Good people go to bed earlier.
Tablets have been hyped and died for the last decade, form factor kills their usability
It wasn't the form factor that killed it, it was that manufacturers had designed tablets as scaled-down desktop machines. That didn't work. Once someone came along and introduced a tablet with an interface that made sense for that type of device, tablets suddenly took off.

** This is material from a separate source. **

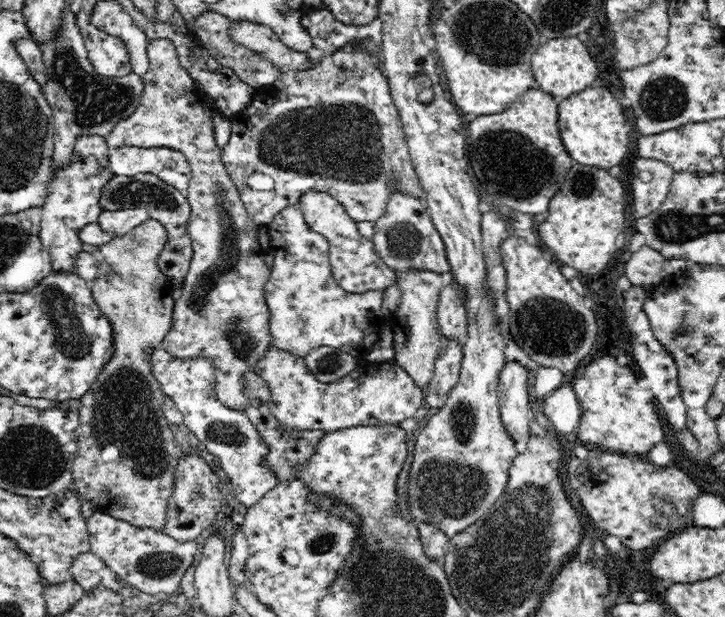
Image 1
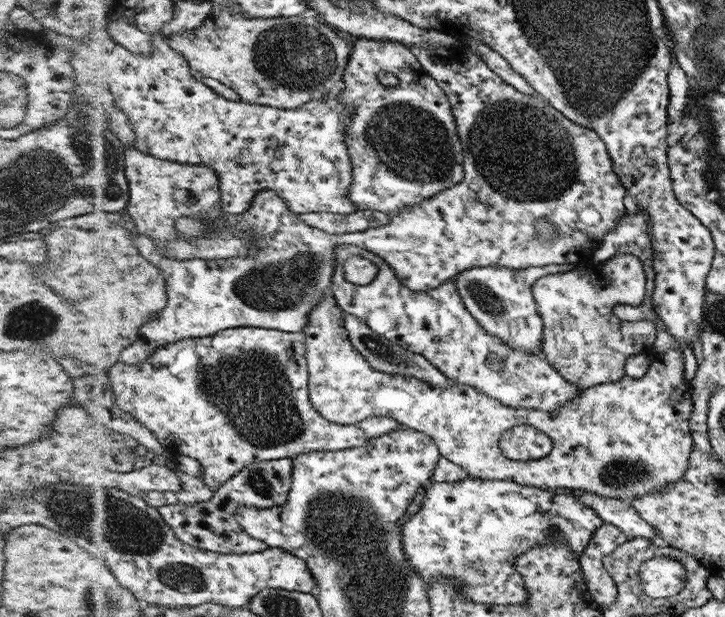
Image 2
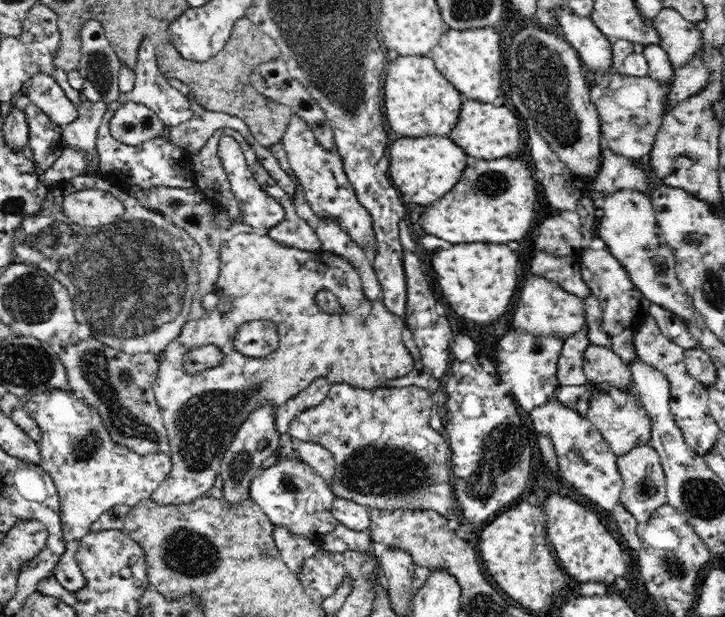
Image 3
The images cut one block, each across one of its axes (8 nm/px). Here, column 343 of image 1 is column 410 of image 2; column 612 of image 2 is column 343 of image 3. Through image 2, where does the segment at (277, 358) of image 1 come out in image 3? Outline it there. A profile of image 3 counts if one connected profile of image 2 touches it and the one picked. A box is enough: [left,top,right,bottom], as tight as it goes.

This ain't rocket surgery.
This is not true, iOS is very different under the hood than OS X. There may be similarities, but at the core they have nothing to do with each other
Absolutely untrue. Aside from achitecture-specific bits, they run the same XNU kernel. On top of this, they have the same libc, the same CoreFoundation framework and the same Foundation framework, providing interfaces to the system. They run the same display server, with the same CoreGraphics / CoreAnimation frameworks providing interfaces to it. Text rendering on both is done via the same CoreText framework. They have the same Objective-C runtime, although the ARM version does not support Autozone GC. Both provide most of the same high-level frameworks, such as the address book and calendar store. There are some differences:
UIKit is about the only major addition in iOS, and I wouldn't be surprised if it shares a lot of code with AppKit (a lot of the classes are almost identical, or just cut-down versions UIKit). Pretty much everything else in iOS is also present in OS X.